Here's a couple of options since $1,000 is a lot for something you don't REALLY need when it comes right down to it. First, NO amount of yanning chemical will result in a nice hide like what you want. The reason that commercial hides come out so SOFT and cuddly is that the hide is put into a giant tumbler and run for hours with the final oils needed to keep it that way. It is the tumbling that makes the hide so soft. Otherwise it would be as hard as a Bagdad Marine. There is no way you can duplicate that tumbling action without putting in hours and hours of elbow grease with the hide stretched out and the use of a canoe paddle until your arms fall off.
If you want to do it the easy way (which will last a few years) with minimal effort, is to get a large plastic barrel 55 gallons or better, fill halfway with water, add 4 large boxes of 20 mule team Borax (not Boraxo soap) and then soak the hide in the mixture for 5 days while turning and working the hide so that it gets eavenly saturated.
Then find a bif barn where you can nail the hide up, stretching it as you nail it fleash side out. After a day or so depending on the weather and whether the fleash side is dry enough, reverse it and comb or brush the hair down so it looks nice and repeat this work until the hide if dry.
Once the hide is truely dry you can remove it from the wall, roll it up and take it home to use as wall rug or a floor rug. it won't be soft, but it will look fine as long as it stays dry. You can store in in a dry attic when not in use. The Borax tends to preserve the hide and will keep bugs from attacking it for a year or so, but eventually you will neet to order some chemical preservitive from Van Dyke's taxidery supplies.

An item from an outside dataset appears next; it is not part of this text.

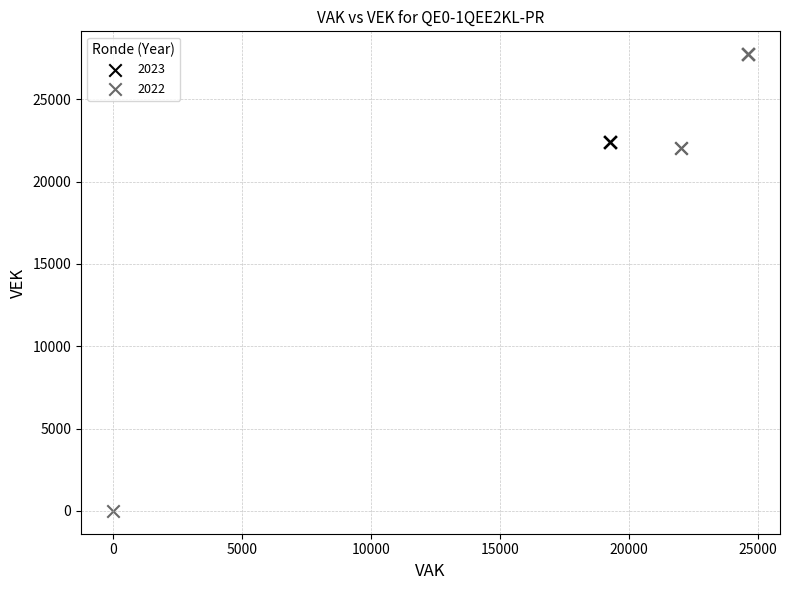

What are all the series names shown in the legend?

2023, 2022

With the use of an old washing machine out side, I used to tan all my beaver hides using this method and then I would make Mtn. Man style willow hoops and with leather lacing I would lace them to the willow while using my steel beaver drying hoops to form teh willows to the circular shape as they dried with the pelt. I used to get $125-$150 per beaver hide that way, which was a hell of a lot more than the fur buyers used to offer me for the hides.